Publié le : 25 mars 2013
Source : bvoltaire.fr
Hier, entre le haut de l’avenue Foch, la place de l’Étoile et les Champs-Élysées, près d’une centaine d’enfants âgés de 0 à 14 ans — certains étaient encore dans des poussettes — ont été gazés par les forces de l’ordre.
Ils toussaient, crachaient, pleuraient, se frottaient les yeux sans comprendre ce qui leur arrivait. Certains CRS, à l’arrière ou sur les côtés, pris de pitié, ont même sorti de leur poche je ne sais quel antidote réservé à leur usage personnel pour calmer les irritations des plus désemparés. L’un d’entre eux a dû être pris en charge par les secours pour être ventilé.
C’est vrai que les ordres sont les ordres, et ceux qui ont été donnés obéissaient de toute évidence à l’intérêt supérieur du pays : ces enfants-là mettaient en danger la sécurité de l’État. Attention, le lancer de biberons et l’attaque de doudous, ça peut faire super mal. Ils ne sont pas vieux, et comme première expérience de l’exercice de la démocratie, ça se pose là.

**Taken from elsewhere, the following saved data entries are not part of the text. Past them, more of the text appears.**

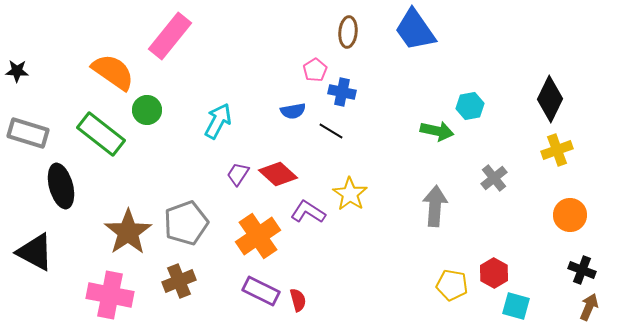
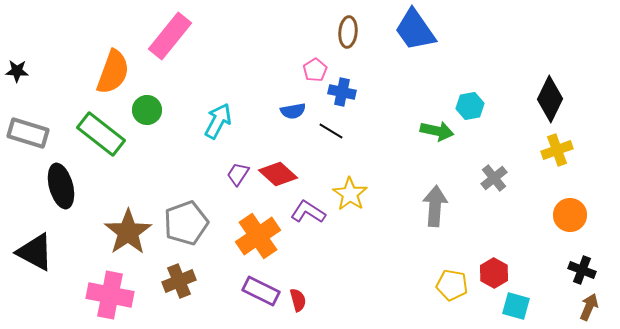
orange semicircle: rotated 75 degrees clockwise
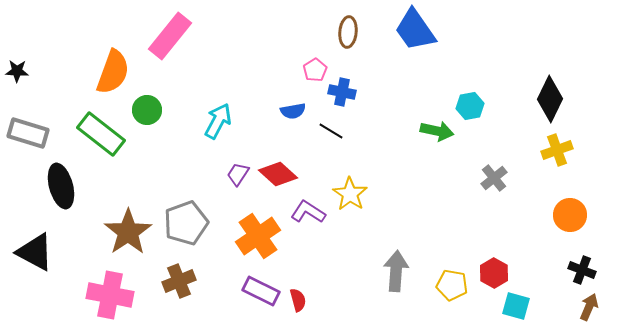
gray arrow: moved 39 px left, 65 px down
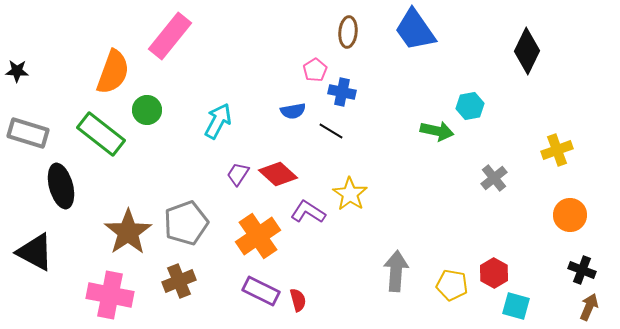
black diamond: moved 23 px left, 48 px up
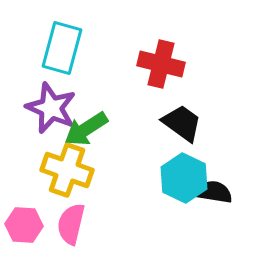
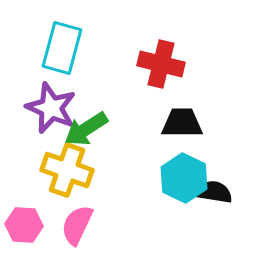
black trapezoid: rotated 36 degrees counterclockwise
pink semicircle: moved 6 px right, 1 px down; rotated 12 degrees clockwise
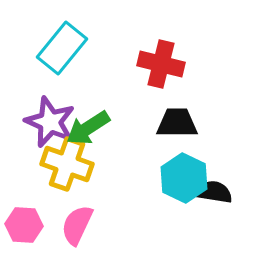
cyan rectangle: rotated 24 degrees clockwise
purple star: moved 1 px left, 14 px down
black trapezoid: moved 5 px left
green arrow: moved 2 px right, 1 px up
yellow cross: moved 6 px up
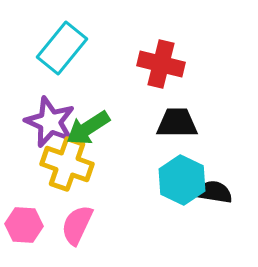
cyan hexagon: moved 2 px left, 2 px down
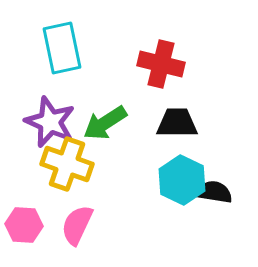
cyan rectangle: rotated 51 degrees counterclockwise
green arrow: moved 17 px right, 5 px up
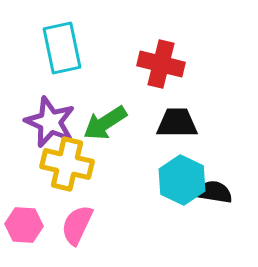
yellow cross: rotated 6 degrees counterclockwise
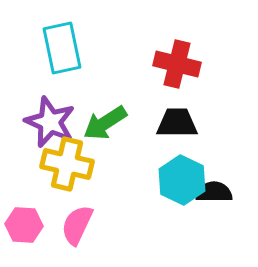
red cross: moved 16 px right
black semicircle: rotated 9 degrees counterclockwise
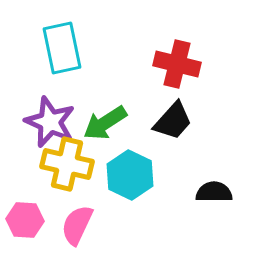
black trapezoid: moved 4 px left, 2 px up; rotated 132 degrees clockwise
cyan hexagon: moved 52 px left, 5 px up
pink hexagon: moved 1 px right, 5 px up
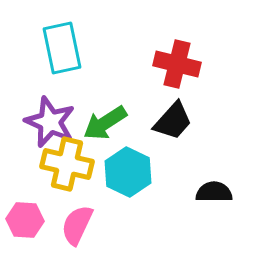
cyan hexagon: moved 2 px left, 3 px up
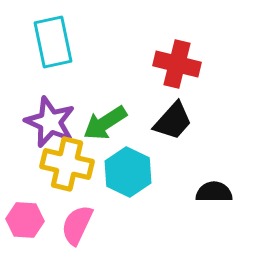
cyan rectangle: moved 9 px left, 6 px up
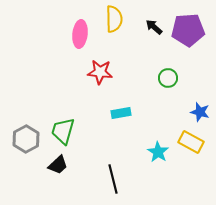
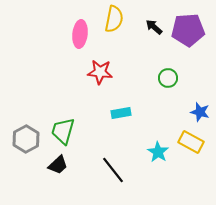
yellow semicircle: rotated 12 degrees clockwise
black line: moved 9 px up; rotated 24 degrees counterclockwise
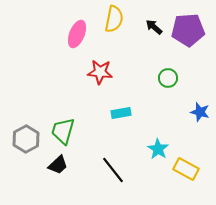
pink ellipse: moved 3 px left; rotated 16 degrees clockwise
yellow rectangle: moved 5 px left, 27 px down
cyan star: moved 3 px up
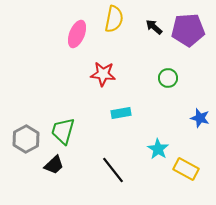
red star: moved 3 px right, 2 px down
blue star: moved 6 px down
black trapezoid: moved 4 px left
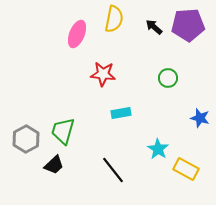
purple pentagon: moved 5 px up
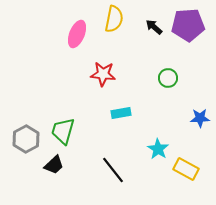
blue star: rotated 18 degrees counterclockwise
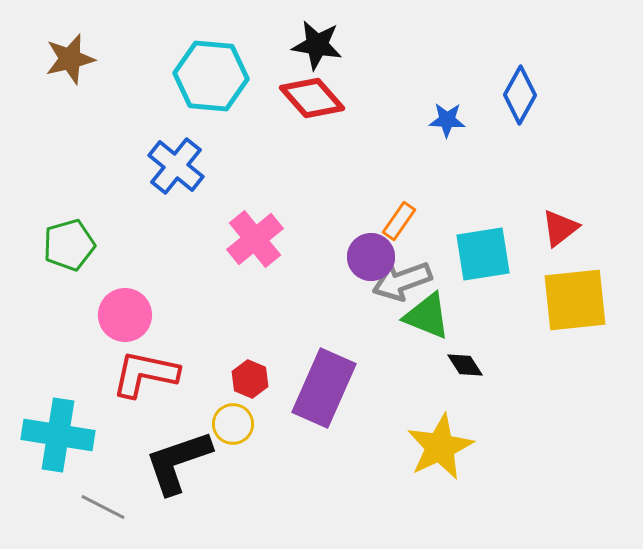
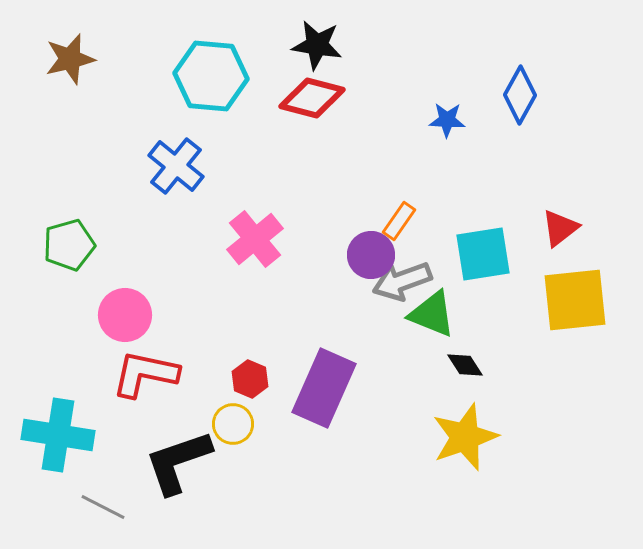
red diamond: rotated 34 degrees counterclockwise
purple circle: moved 2 px up
green triangle: moved 5 px right, 2 px up
yellow star: moved 25 px right, 10 px up; rotated 6 degrees clockwise
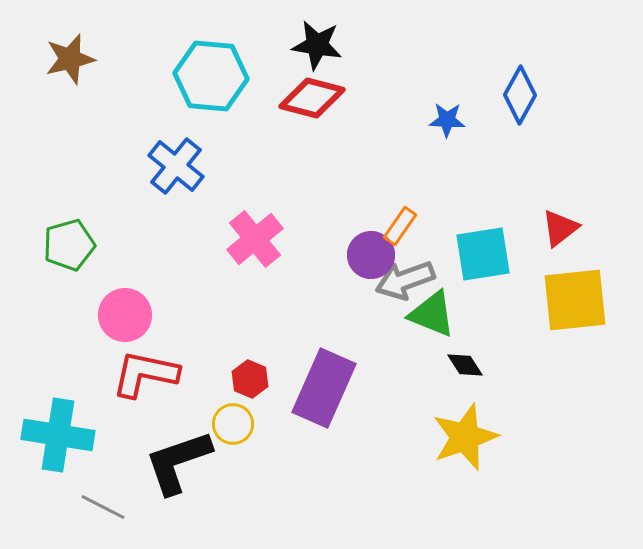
orange rectangle: moved 1 px right, 5 px down
gray arrow: moved 3 px right, 1 px up
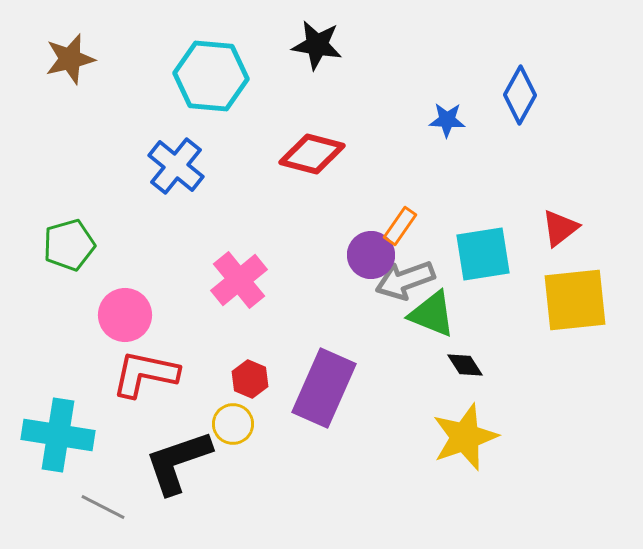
red diamond: moved 56 px down
pink cross: moved 16 px left, 41 px down
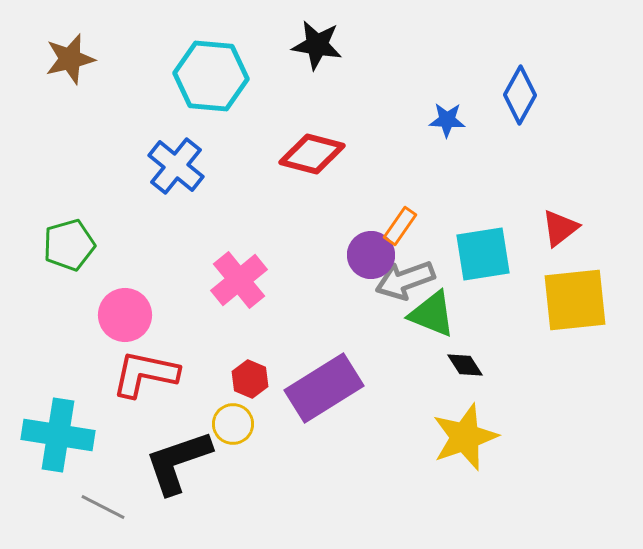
purple rectangle: rotated 34 degrees clockwise
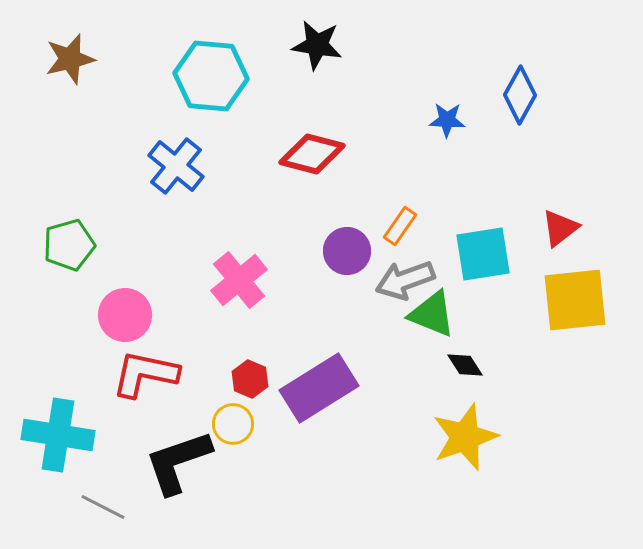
purple circle: moved 24 px left, 4 px up
purple rectangle: moved 5 px left
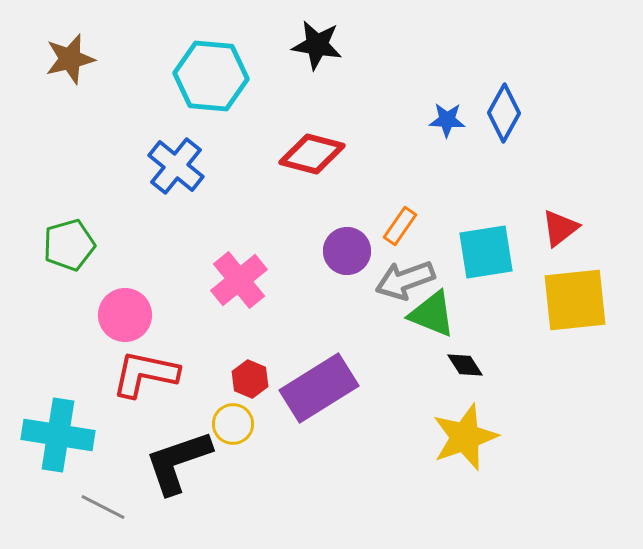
blue diamond: moved 16 px left, 18 px down
cyan square: moved 3 px right, 2 px up
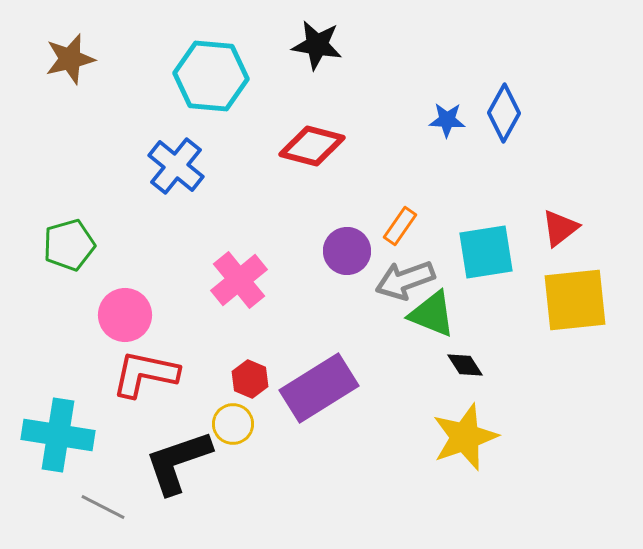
red diamond: moved 8 px up
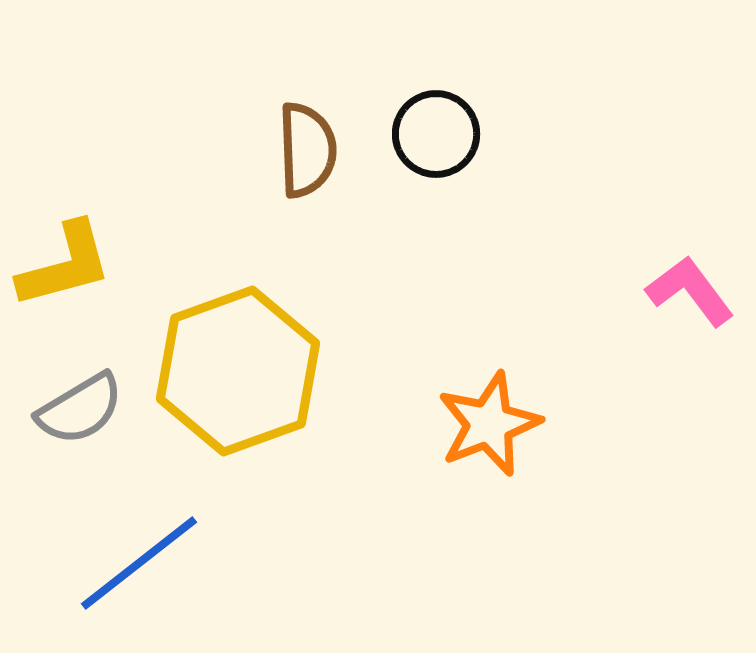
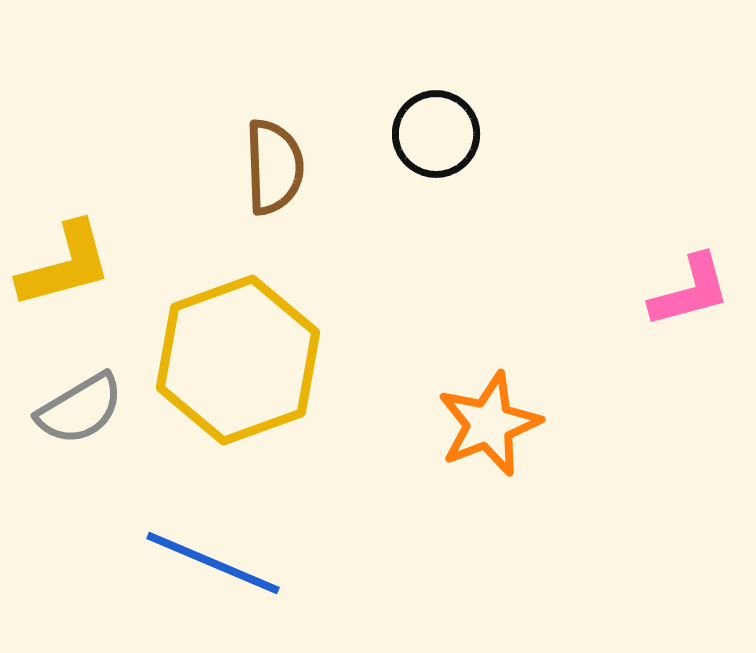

Mais Harlem Désir a été catégorique, ceux qui ont été victimes des violences des forces de l’ordre n’étaient rien que des « nervis d’extrême droite ». Moi, je veux bien, mais c’est qu’alors ils les prennent au berceau. Ou à la maison de retraite. Car, sur la place de l’Étoile, devant le mur anti-émeutes des forces de l’ordre, j’ai vu une vieille dame à terre, aveuglée par les gaz lacrymogènes, qui a manqué se faire piétiner lorsque la foule paniquée a reflué.
Ou que ces « nervis d’extrême droite »-là étaient facétieux : car, pour faire un lien entre les « insultes » qu’ils proféraient à l’encontre des forces de l’ordre et les heures les plus sombres de notre histoire, il va falloir quand même se creuser la tête : « Les gendarmes à Saint-Tropez ! » scandaient les uns, « CRS = tendresse ! » rigolaient les autres. Quand ils ne se mettaient pas à danser : « Deux pas en avant, trois pas en arrièèèèère, les mains sur le côtéééé, et recommencez ! ». Et je ne vous parle même pas des donzelles en escarpins dont le gaz lacrymogène faisait couler le rimmel. Sans rire, qu’est-ce qu’ils leur apprennent dans leurs camps d’entraînement ? Tout fout le camp, ma brave dame, les nervis d’extrême droite, ce n’est plus du tout ce que c’était.
Après le spectre de l’extrême droite, la leçon de morale du maître d’école : n’ont qu’à s’en prendre à eux-mêmes ! N’avaient qu’à rester bien sagement parqués là où on leur avait dit ! Sauf que voilà, manque de bol, ceux qui ont été gazés avenue Foch — ouverte par les forces de l’ordre elles-mêmes pour cause d’affluence — étaient sur le parcours autorisé. Sauf que voilà, on s’était tué à lui dire, à la préfecture, que l’avenue de la Grande-Armée, cela n’allait pas suffire. Alors, forcément, l’étroitesse des lieux jointe à un public un tout petit peu agacé d’être pris, depuis cinq mois, pour l’homme invisible par le gouvernement, ça a fait craquer le wagon à bestiaux.
Après la leçon du maître d’école, le déni de réalité : la préfecture — ça sent le recuit — concède 300.000 manifestants du bout des lèvres quand nous étions évidemment plus d’un million, et pour Arnaud Montebourg, nous n’étions carrément qu’une « poignée d’opposants ». Pas gâté par la nature, le garçon. Avec des mains pareilles, je ne vois qu’une solution, les gants sur mesure.
Le bras de fer avec les forces de l’ordre a duré jusque tard dans la soirée. Pas de vitrines brisées, pas de commerces pillés, pas de cocktails Motolov, pas de casseurs professionnels à capuche et foulards sur le nez, mais des familles décidées, forcées de venir expliquer, de façon ubuesque, pour la troisième fois, qu’on aurait beau retourner le problème dans tous les sens, un bébé ne naîtrait jamais que de l’union d’un père et d’une mère. Des familles bien élevées mais fatiguées, voire excédées d’être devenues le bouc émissaire si évident du gouvernement. L’accueil violent qui leur a été réservé ce soir n’a fait que consolider leur détermination forte et non violente. Mais dans les combats asymétriques, le plus fort n’est pas toujours celui que l’on croit. Et dire que le printemps vient à peine de commencer.